_Aim of the exercise_
Pick up the article on continuous versus batch mixing in pet food manufacturing and continue it from its last sentence.

_Text passage_
Feeding and mixing in a feed manufacturing process can be continuous or batch wise. A comparison is made for pet food manufacturers to be able to react to the demands in the market and be as flexible as possible, without compromising food quality.
In today’s growing pet and animal feed market, due to the extensive variety of breeds and feed requirements, it is necessary for the pet food/feed manufacturers to be able to provide a varied selection of food types and recipes.
It is therefore important that the manufacturing processes are flexible and efficient, easy to implement, and easy to clean. Most importantly, the product quality must be acceptable. All of these requirements are provided by the typical characteristics of a continuous mixing process with automated high accuracy feeding. This article will outline the technologies involved in the continuous mixing process, discuss the comparison between batch and continuous mixing, and will discuss a specific pet food example where the end user modified from a batch process.

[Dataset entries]
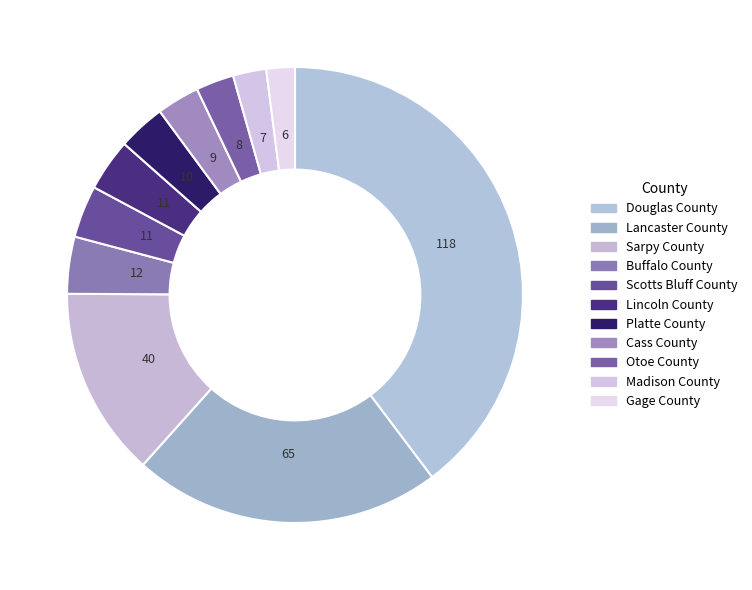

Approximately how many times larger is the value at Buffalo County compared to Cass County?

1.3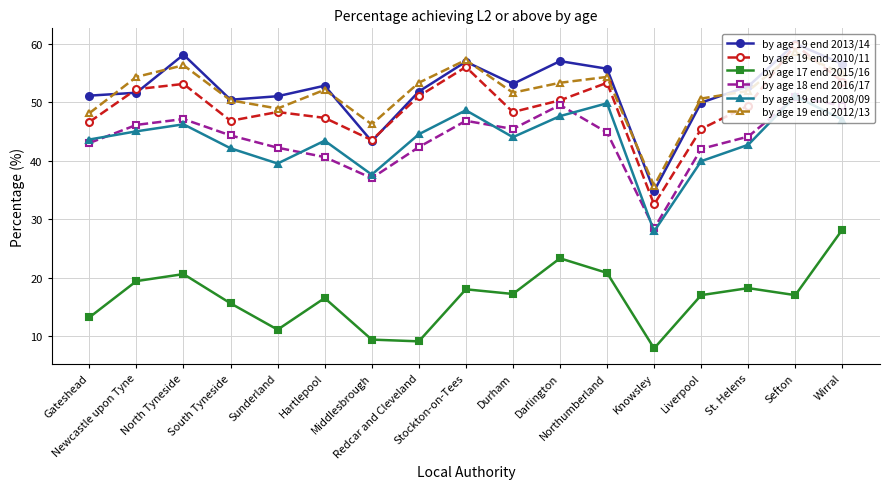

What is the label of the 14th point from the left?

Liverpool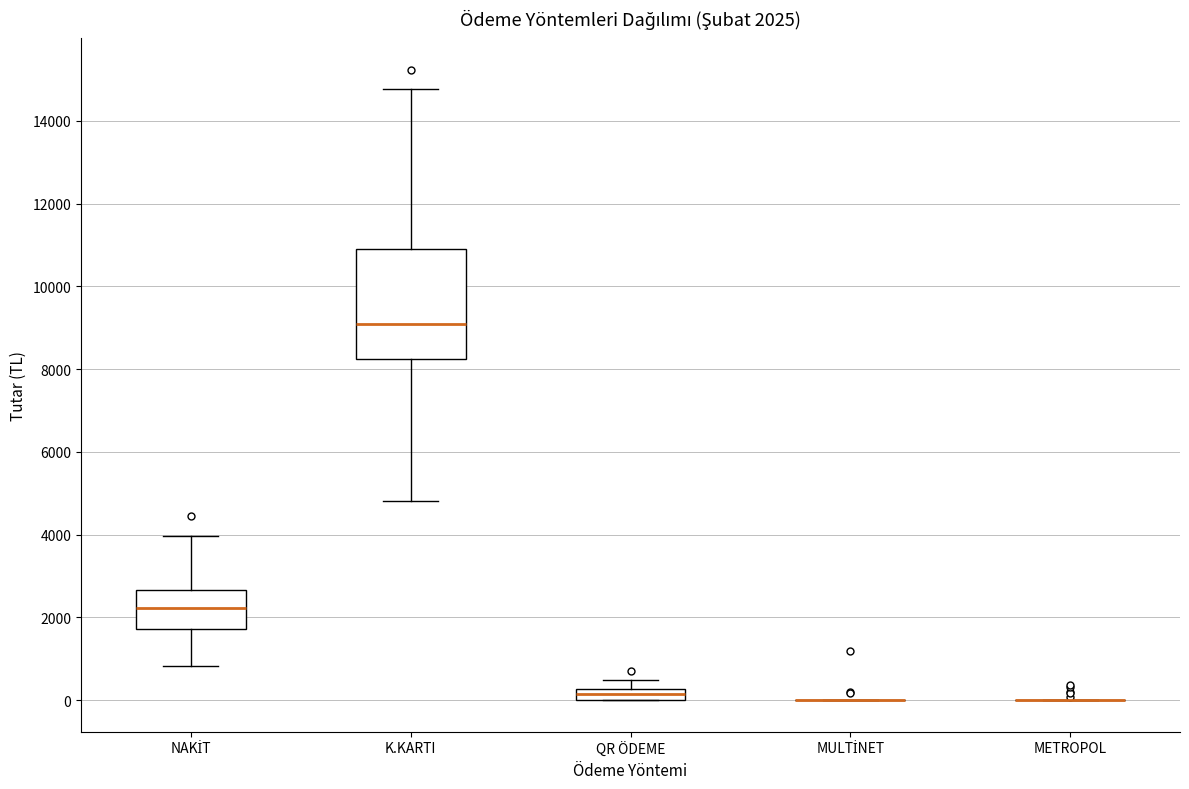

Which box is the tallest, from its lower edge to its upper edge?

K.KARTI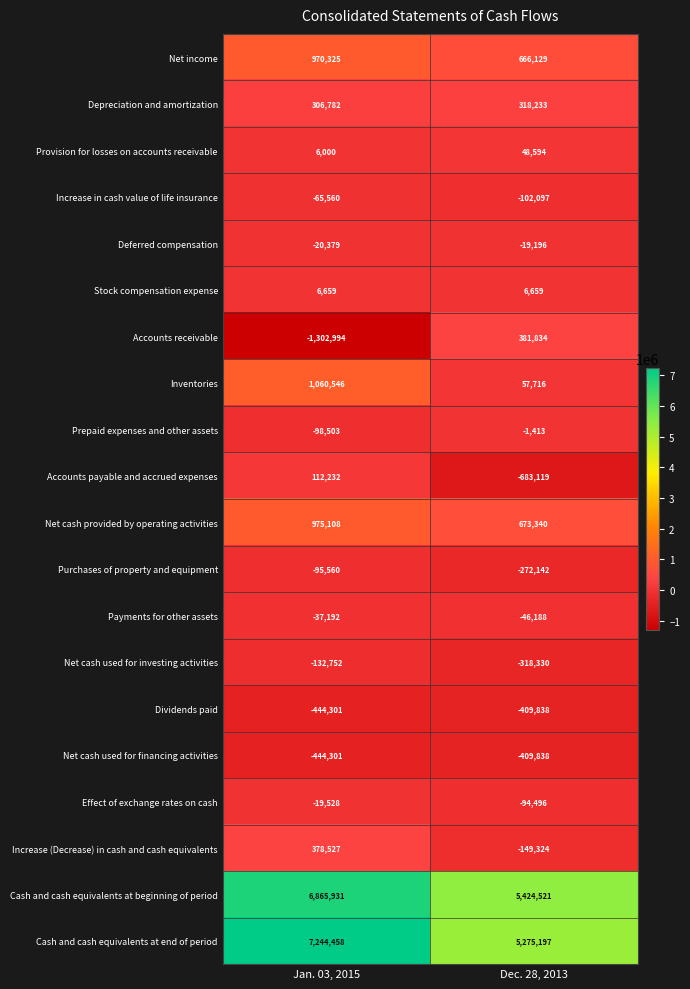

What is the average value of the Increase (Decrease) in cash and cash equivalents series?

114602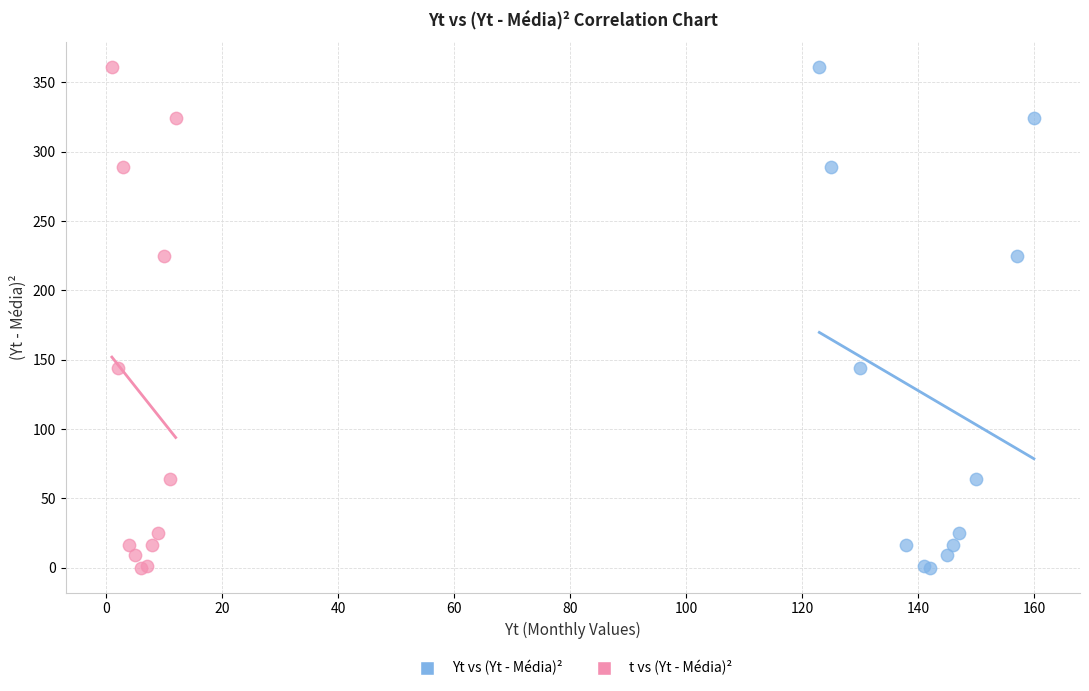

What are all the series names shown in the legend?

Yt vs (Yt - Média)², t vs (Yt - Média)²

_Task answer_
Before describing a continuous mixing process with ultra precise feeding, let us summarise the benefits:
High mix quality and final quality
Minimum space requirement
Quick cleaning
Easy to control
Simplified process sequence
High throughput capacity
Gentle mixing due to short material dwell time
Low energy consumption
Reduced risk of demixing.
To prove these statements, the two main players, the feeder and the mixer, will first be described individually and then in the context of their interaction.
Volumetric versus gravimetric feeding
The core of the equipment for manufacturing pet food and feeds is the mixer (see photo). The additives are dosed proportionally to the extruder performance. This is performed by a K-Tron gravimetric screw feeder. As will be explained later, the feeding precision and the operation of the screw feeder is a key factor in this process.
Volumetric feeders operate by delivering a certain volume of material per unit time. Flow rate changes are accomplished by altering screw speed. In the case of a screw feeder, three factors affect volumetric screw feeder accuracy:
the consistency of delivered volume per screw revolution,
the accuracy of screw speed control, and
material density variability.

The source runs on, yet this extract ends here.